2022 war ein turbulentes Jahr an den Anleihemärkten, doch mittlerweile erholt sich die Duration-Nachfrage, insbesondere die Nachfrage nach risikoarmen Unternehmensanleihen. Ein Grund für das wiedererwachte Interesse: Rendite. Globale Unternehmensanleihen mit Investment Grade-Rating werfen im Durchschnitt über 5,0 Prozent ab und übertreffen damit deutlich die Dividendenrenditen der meisten Aktienmärkte.
Die Dividendenrendite von europäischen und Schwellenländeraktien beispielsweise liegt aktuell bei unter 3,5 Prozent, die des amerikanischen S&P-500-Index sogar bei unter 1,8 Prozent. Die Aussichten für die Assetklasse sind also vielversprechend, dennoch sollten sich Anlegerinnen und Anleger der Risiken aktiver Strategien für die Unternehmensanleihemärkte bewusst sein.

● Datenauszug:

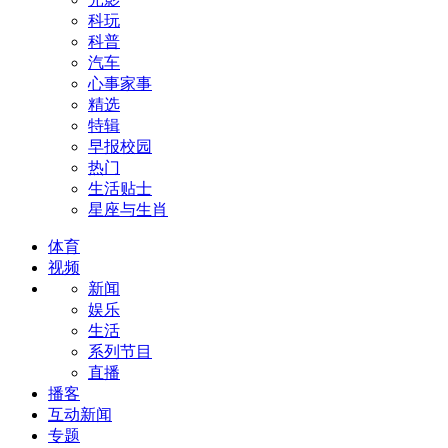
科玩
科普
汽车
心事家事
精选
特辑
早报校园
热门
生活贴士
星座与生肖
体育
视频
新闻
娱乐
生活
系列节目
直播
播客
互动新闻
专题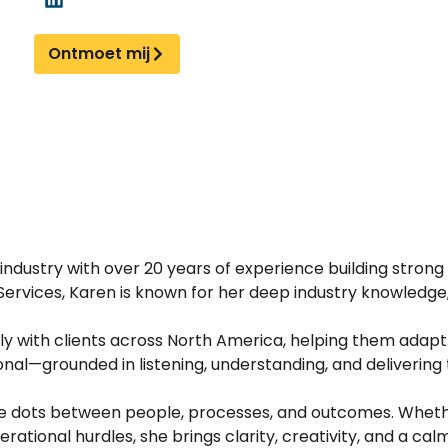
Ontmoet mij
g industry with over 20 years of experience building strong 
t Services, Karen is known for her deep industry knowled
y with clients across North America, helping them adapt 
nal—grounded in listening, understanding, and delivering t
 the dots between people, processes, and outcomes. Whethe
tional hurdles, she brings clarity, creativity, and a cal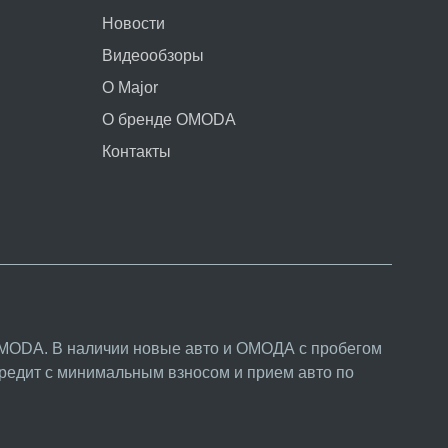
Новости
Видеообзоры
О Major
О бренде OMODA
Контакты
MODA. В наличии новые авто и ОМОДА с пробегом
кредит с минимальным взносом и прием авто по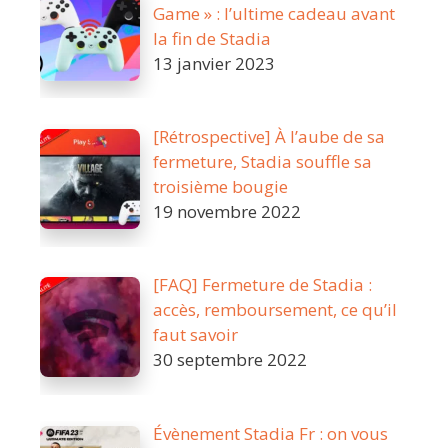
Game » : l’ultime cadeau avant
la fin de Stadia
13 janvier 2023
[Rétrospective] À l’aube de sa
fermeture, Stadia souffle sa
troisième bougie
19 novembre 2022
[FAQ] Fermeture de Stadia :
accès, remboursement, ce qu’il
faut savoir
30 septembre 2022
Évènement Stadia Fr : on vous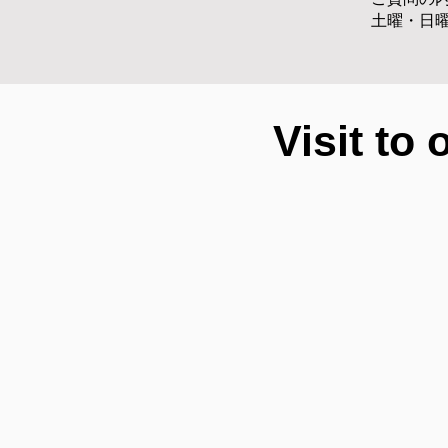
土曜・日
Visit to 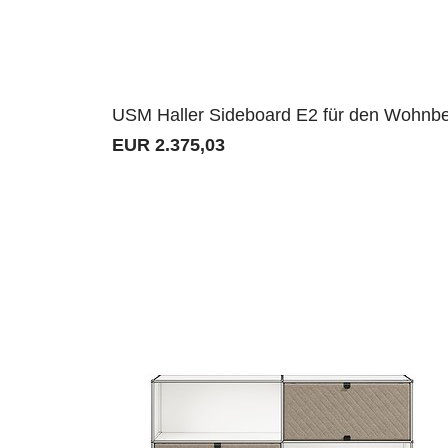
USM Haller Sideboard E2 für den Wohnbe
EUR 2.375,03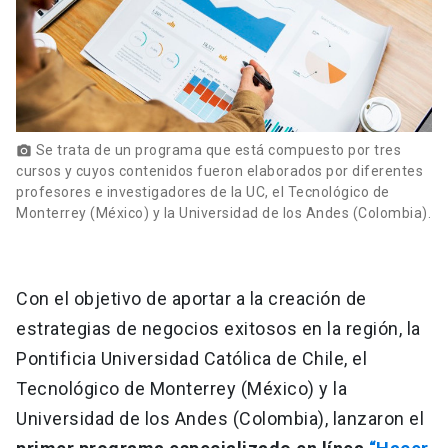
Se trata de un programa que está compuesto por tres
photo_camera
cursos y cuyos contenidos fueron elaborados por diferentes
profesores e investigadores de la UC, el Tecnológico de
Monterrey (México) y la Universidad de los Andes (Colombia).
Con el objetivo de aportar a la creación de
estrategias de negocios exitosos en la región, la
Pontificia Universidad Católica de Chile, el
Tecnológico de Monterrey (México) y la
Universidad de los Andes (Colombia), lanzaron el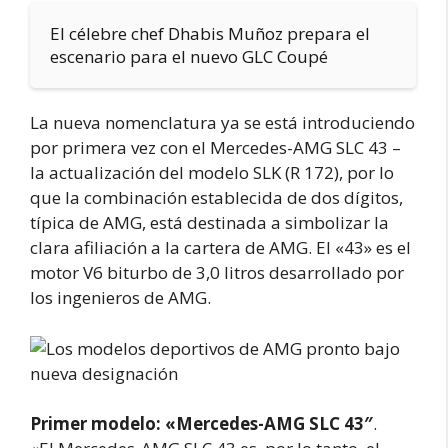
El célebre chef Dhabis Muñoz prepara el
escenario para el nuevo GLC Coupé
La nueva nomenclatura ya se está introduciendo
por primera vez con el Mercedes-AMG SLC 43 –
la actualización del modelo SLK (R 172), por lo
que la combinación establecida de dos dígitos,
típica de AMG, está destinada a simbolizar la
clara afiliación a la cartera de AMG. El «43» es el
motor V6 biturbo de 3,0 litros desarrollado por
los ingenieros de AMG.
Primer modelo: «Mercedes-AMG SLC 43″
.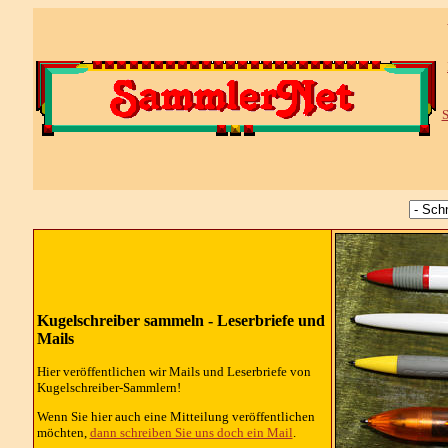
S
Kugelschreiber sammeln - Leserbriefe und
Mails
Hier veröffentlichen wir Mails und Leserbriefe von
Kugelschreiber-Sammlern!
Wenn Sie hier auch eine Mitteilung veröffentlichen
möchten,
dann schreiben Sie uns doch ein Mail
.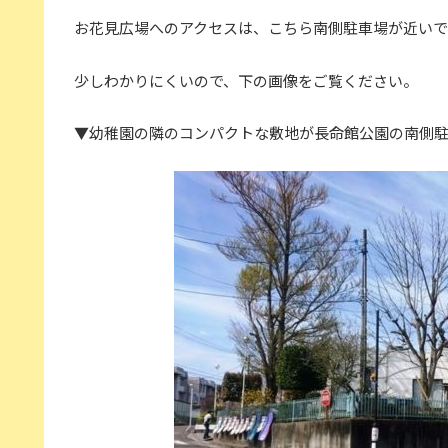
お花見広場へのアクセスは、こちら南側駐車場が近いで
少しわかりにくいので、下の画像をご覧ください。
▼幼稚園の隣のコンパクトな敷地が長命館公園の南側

● Verständnis prüfen:
- a) Wie viel werfen globale Unternehmensanleihen mit Investment Grade-Rating laut dem Textausschnitt im Durchschnitt ab?
- b) Fasse den Textausschnitt über Unternehmensanleihen in zwei Sätzen zusammen.
Stütze dich dabei nur auf den Textausschnitt.

● Antworten:
- a) Im Durchschnitt über 5,0 Prozent.

- b) Nach dem turbulenten Jahr 2022 erholt sich die Nachfrage nach risikoarmen Unternehmensanleihen, weil globale Investment-Grade-Anleihen mit über 5,0 Prozent deutlich mehr abwerfen als die Dividendenrenditen der meisten Aktienmärkte. Die Aussichten gelten daher als vielversprechend, doch Anlegerinnen und Anleger sollten die Risiken aktiver Strategien kennen.